To verify system-level seismic behavior of self-centering wall systems, as well as to develop efficient and reliable connections between components, a full-scale shaking table test of a two-story low-damage self-centering wall structure was conducted in The State Key Laboratory of Disaster Reduction in Civil Engineering in Tongji University [10–13] as part of a collaborative research project between the International Joint Research Laboratory of Earthquake Engineering (ILEE) and the New Zealand Centre for Earthquake Resilience (QuakeCoRE), as shown in Fig.1. The test was extremely successful with the low-damage design target achieved very well. A demonstration engineering practice project of high-rise seismic resilient structures was conducted following the ILEE-QuakeCoRE shaking table test in China. The project included three ten-story buildings, and two of them utilized self-centering wall systems, as shown in Fig.2. The seismic design methodology of self-centering wall system and several connection technologies for the test building were incorporated in these two demonstration buildings.
Due to the lack of relevant engineering practice regarding seismic resilient structures in high-rise buildings, the objective of this paper is to systematically review and summarize the design procedure of high-rise self-centering wall buildings and present their essential construction detailing. The paper could be a reference for industry engineers for promotion of self-centering wall systems worldwide.

Short task 1:
Within the listing, rename "Return" to "Output" and write the lines out again with nothing else changed. Begin at the line that contains "Mask every instance" and stop after the last line of the listing, leaving out the pictures.

Extracted material:
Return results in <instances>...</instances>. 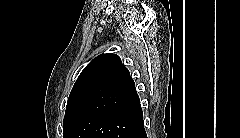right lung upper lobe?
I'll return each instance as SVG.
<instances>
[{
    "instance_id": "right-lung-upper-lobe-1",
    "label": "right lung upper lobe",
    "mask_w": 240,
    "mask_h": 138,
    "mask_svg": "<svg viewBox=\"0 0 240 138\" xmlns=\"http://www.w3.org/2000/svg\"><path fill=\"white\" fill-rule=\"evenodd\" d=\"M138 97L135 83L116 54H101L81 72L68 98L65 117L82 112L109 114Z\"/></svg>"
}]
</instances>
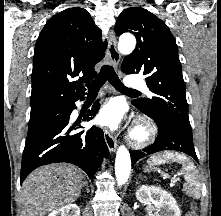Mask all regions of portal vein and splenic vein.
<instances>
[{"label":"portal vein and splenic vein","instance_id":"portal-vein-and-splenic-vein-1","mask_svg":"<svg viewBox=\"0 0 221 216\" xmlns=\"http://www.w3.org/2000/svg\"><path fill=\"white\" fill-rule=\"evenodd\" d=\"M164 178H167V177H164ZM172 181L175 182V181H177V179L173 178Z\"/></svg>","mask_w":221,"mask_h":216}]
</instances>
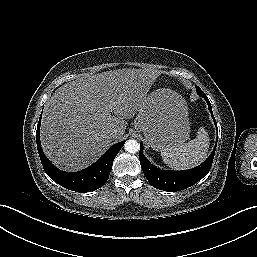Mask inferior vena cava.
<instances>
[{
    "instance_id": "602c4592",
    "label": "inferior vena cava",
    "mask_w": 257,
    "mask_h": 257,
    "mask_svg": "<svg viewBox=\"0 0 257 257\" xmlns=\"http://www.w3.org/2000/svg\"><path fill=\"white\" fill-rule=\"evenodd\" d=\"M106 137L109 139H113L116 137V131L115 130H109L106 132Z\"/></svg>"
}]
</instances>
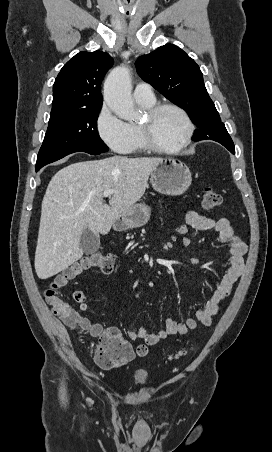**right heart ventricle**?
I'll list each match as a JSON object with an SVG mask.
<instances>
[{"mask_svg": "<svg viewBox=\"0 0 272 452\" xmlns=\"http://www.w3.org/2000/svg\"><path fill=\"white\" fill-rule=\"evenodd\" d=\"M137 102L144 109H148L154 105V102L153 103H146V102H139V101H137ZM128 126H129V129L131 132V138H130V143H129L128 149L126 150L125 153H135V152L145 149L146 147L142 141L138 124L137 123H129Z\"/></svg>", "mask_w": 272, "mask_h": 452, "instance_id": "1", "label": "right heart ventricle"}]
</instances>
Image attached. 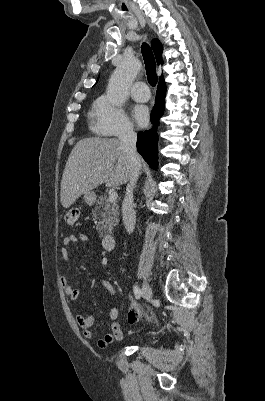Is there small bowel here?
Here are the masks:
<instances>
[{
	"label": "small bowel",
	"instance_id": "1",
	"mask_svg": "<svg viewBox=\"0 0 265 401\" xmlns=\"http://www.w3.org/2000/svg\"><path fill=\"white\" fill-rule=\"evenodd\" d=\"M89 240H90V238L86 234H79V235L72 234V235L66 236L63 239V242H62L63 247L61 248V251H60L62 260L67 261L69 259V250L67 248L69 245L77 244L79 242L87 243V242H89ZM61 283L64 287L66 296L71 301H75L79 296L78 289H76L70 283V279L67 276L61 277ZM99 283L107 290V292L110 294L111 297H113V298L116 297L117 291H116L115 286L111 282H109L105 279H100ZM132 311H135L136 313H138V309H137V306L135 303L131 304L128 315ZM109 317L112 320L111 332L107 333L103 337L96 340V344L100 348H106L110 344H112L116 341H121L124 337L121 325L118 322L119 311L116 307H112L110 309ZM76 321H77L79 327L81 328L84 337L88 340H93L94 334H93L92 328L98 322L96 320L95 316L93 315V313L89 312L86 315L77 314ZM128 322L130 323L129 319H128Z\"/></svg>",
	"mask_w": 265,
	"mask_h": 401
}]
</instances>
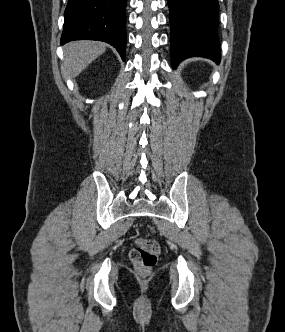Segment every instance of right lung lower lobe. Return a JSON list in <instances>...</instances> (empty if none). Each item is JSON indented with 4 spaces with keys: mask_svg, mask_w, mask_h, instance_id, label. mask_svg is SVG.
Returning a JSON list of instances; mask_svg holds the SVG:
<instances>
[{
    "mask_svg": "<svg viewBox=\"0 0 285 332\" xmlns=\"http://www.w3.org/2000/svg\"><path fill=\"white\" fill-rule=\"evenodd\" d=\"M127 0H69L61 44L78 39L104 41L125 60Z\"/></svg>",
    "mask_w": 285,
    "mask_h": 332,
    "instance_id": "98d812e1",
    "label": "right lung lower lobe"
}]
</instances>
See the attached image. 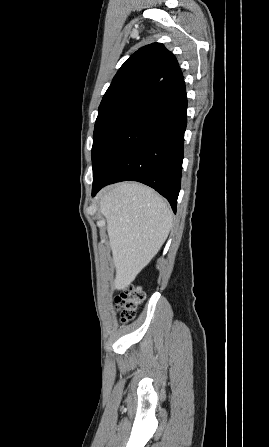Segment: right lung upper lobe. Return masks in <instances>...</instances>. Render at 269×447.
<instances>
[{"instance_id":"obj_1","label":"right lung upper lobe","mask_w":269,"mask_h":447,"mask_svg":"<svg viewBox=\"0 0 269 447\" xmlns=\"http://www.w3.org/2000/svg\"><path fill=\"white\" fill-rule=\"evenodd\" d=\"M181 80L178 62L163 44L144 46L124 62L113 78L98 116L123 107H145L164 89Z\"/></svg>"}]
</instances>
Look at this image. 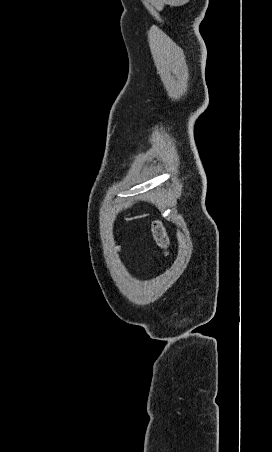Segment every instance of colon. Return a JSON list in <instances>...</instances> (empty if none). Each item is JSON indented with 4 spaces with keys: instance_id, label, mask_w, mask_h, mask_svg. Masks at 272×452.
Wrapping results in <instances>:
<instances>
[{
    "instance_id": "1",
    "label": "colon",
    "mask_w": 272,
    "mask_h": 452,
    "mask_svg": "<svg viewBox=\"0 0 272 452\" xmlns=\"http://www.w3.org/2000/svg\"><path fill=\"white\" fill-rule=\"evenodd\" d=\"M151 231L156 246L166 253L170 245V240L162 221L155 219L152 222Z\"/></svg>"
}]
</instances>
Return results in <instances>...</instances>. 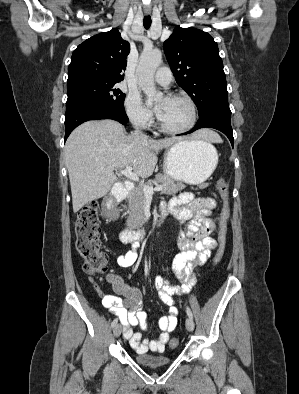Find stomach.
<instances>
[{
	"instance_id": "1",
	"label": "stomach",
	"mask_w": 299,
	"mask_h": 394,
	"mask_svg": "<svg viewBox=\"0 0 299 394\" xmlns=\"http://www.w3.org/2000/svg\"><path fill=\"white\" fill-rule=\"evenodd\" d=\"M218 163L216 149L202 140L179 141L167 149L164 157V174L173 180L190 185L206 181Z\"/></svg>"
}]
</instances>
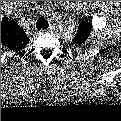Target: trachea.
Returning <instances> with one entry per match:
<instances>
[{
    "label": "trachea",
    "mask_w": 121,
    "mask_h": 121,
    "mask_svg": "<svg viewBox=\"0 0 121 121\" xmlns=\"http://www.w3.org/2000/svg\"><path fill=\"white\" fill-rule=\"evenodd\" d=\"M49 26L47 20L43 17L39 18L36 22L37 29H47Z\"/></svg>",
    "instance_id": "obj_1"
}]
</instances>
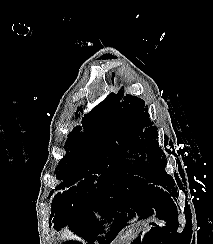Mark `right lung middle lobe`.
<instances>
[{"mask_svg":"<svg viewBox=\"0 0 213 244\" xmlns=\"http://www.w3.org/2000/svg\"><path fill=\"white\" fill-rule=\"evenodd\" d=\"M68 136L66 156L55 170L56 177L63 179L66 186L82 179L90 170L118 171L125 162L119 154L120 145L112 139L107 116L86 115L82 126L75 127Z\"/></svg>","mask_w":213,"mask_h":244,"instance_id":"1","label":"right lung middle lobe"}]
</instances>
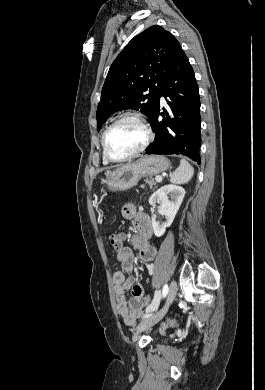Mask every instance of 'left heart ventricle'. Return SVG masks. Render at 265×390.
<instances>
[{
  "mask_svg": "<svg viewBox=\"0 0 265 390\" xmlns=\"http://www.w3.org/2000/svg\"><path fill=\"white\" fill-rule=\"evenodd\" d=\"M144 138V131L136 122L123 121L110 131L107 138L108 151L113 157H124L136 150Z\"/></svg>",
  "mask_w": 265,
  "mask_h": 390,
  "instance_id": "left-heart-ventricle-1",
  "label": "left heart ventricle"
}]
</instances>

Short task 2:
Write the next part of the review of self-centering wall design for high-rise buildings, starting after its final sentence.

Final result 1:
Mask every instance of 'left heart ventricle'. Output SVG masks. Render at 265×390.
<instances>
[{
  "mask_svg": "<svg viewBox=\"0 0 265 390\" xmlns=\"http://www.w3.org/2000/svg\"><path fill=\"white\" fill-rule=\"evenodd\" d=\"M144 138V131L136 122L123 121L110 131L107 138L108 151L113 157H124L136 150Z\"/></svg>",
  "mask_w": 265,
  "mask_h": 390,
  "instance_id": "left-heart-ventricle-1",
  "label": "left heart ventricle"
}]
</instances>

Final result 2:
2 Seismic design of high-rise self-centering wall buildings
The seismic design procedure for high-rise buildings with self-centering wall structures can be systematically summarized in a flowchart as shown in Fig.3. The major design process requires determination of seismic demand for structural components, the section design of self-centering wall panels, and the construction detailing. Since the scope of this paper is mainly focused on the feasibility of self-centering wall structures in high-rise buildings, relevant topics such as higher-mode effects, second order effects, torsional effects, and flexural deformation of wall panels are highlighted. Iteration of seismic design is required, with multiple seismic performance indices checked according to the flowchart. Finally, construction detailing including configuration of slotted beams, flexible wall-to-floor connections, embedded beams and damper installation is described in this paper, to provide guidance to engineering practice.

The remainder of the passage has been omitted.